TAGs: bermuda, bermuda casino gaming commission, Jamahl Simmons

Bermuda Tourism Minister Jamahl Simmons finally got the issue of casino regulations rolling in Congress following a short blame game.

Blame game starts as Bermuda minister vows to fast track casino rules The Royal Gazette reported that the incumbent Bermuda tourism official has pressed Congress to introduce regulations for casino gambling this year and ensure that the measure will not face further delays.

Speaking before the Parliament, Simmons said that the Bermuda Casino Gaming Commission (BCGC) has been working closely with the Attorney General to draft and enact rules in a speedy yet diligent manner after the measure was stalled by the previous administration.

Simmons claimed that past BCGC members were the cause for delays that lead to a stumbling block in finalizing regulations. He said that the former members were unwilling to work together to craft regulations that both the BCGC and Attorney-General could work on.
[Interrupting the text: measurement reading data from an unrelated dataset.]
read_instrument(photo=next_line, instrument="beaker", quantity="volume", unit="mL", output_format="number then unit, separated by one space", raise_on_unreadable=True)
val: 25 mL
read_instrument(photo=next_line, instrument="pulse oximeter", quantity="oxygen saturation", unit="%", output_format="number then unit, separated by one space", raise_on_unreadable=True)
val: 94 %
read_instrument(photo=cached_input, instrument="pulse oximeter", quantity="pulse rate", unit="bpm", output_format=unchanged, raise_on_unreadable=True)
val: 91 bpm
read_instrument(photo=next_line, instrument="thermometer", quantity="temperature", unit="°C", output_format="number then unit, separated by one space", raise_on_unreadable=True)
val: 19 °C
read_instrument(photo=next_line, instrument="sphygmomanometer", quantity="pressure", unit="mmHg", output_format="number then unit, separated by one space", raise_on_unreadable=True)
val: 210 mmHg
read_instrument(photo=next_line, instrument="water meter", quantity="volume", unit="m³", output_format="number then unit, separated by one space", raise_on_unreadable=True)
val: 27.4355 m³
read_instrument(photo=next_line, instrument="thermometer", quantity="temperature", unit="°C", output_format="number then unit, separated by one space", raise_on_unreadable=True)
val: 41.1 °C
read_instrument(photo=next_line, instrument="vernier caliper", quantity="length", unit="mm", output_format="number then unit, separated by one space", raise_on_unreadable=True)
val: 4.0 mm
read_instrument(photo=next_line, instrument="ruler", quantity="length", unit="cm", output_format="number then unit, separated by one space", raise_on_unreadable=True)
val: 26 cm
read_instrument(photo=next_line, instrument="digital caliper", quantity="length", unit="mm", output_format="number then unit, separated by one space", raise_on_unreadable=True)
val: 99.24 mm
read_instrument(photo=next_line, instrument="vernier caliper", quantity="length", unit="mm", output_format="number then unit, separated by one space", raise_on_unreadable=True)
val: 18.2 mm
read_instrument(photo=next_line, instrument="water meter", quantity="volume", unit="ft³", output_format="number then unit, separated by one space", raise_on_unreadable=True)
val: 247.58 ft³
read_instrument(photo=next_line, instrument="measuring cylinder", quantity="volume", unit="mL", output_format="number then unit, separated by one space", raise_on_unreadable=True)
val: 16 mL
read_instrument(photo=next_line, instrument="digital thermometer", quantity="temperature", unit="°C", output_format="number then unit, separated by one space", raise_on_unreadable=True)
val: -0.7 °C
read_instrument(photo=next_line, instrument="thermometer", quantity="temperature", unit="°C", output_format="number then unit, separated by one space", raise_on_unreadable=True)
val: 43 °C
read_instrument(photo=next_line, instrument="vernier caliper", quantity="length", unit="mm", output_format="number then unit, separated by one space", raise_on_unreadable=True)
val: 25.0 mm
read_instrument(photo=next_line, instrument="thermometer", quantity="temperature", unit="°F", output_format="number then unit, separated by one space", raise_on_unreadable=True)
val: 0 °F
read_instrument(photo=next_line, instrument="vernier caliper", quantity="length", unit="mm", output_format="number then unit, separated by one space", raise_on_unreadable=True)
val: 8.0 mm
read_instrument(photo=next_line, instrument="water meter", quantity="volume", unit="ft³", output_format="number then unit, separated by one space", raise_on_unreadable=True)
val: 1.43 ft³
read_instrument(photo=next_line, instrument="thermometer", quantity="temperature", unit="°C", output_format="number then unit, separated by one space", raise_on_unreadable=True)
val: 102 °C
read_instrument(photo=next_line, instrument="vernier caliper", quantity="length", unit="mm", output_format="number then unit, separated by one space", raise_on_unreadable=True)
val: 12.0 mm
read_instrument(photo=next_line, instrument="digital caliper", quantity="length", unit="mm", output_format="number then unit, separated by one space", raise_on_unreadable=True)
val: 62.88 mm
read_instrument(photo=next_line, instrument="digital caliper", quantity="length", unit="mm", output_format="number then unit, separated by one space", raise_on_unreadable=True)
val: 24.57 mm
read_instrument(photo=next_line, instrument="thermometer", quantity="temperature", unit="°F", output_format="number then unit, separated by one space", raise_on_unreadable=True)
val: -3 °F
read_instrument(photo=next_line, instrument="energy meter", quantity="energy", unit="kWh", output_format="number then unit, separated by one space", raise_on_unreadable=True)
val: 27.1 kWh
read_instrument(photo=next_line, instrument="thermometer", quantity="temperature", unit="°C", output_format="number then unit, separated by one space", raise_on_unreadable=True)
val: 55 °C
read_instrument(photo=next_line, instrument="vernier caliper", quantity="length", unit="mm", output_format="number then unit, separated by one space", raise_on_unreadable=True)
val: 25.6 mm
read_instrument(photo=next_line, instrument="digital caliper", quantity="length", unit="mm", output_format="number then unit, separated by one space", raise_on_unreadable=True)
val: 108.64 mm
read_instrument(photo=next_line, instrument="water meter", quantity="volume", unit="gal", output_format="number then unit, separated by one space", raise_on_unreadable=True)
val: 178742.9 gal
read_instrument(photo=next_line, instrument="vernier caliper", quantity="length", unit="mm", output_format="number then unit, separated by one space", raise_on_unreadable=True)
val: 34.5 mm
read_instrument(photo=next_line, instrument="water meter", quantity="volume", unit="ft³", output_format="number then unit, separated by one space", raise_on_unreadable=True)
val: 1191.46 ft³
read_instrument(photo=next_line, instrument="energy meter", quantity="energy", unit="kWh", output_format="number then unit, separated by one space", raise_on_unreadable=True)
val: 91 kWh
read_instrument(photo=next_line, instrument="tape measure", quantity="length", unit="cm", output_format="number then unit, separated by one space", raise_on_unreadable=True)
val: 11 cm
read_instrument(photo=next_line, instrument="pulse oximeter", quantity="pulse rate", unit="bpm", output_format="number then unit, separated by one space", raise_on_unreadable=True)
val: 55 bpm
“Under new leadership, the Bermuda Casino Gaming Commission is working with the Attorney-General’s Chambers, via my ministry as the instructing government body, to ensure that these regulations are enacted without further delay,” Simmons said, according to the news outlet.

Former BCGC Chairman Alan Dunch, however, refuted Simmons’ claims, saying that the “real stumbling block in terms of moving matters forward was beyond the curtilage of the commission itself.”

He pointed out that the commission already accomplished its work last year, contrary to the testimony of Simmons in the parliament. It surprised Dunch that it took the Bermuda government eight months to move the measure when it was, in effect, completed almost a year ago.

During his term, Dunch recalled that the commission submitted a draft memorandum with 19 sets of casino regulations to the cabinet. He said they prodded the Parliament to have the draft memo approved and tabled pursuant to the government’s negative resolution procedure.

“[The regulations] were presented in a manner which should have enabled immediate tabling before Parliament so as to have a comprehensive regulatory process in place prior to the license applications process being completed,” the ex-BCGC chair told the Royal Gazette.

Meanwhile, Simmons assured the Parliament that the new regulatory framework was in line with the global gambling industry standards.

The regulatory framework was divided into three phases, the first of which contained regulations that would allow BCGC to commence the suitability stage of the licensing process.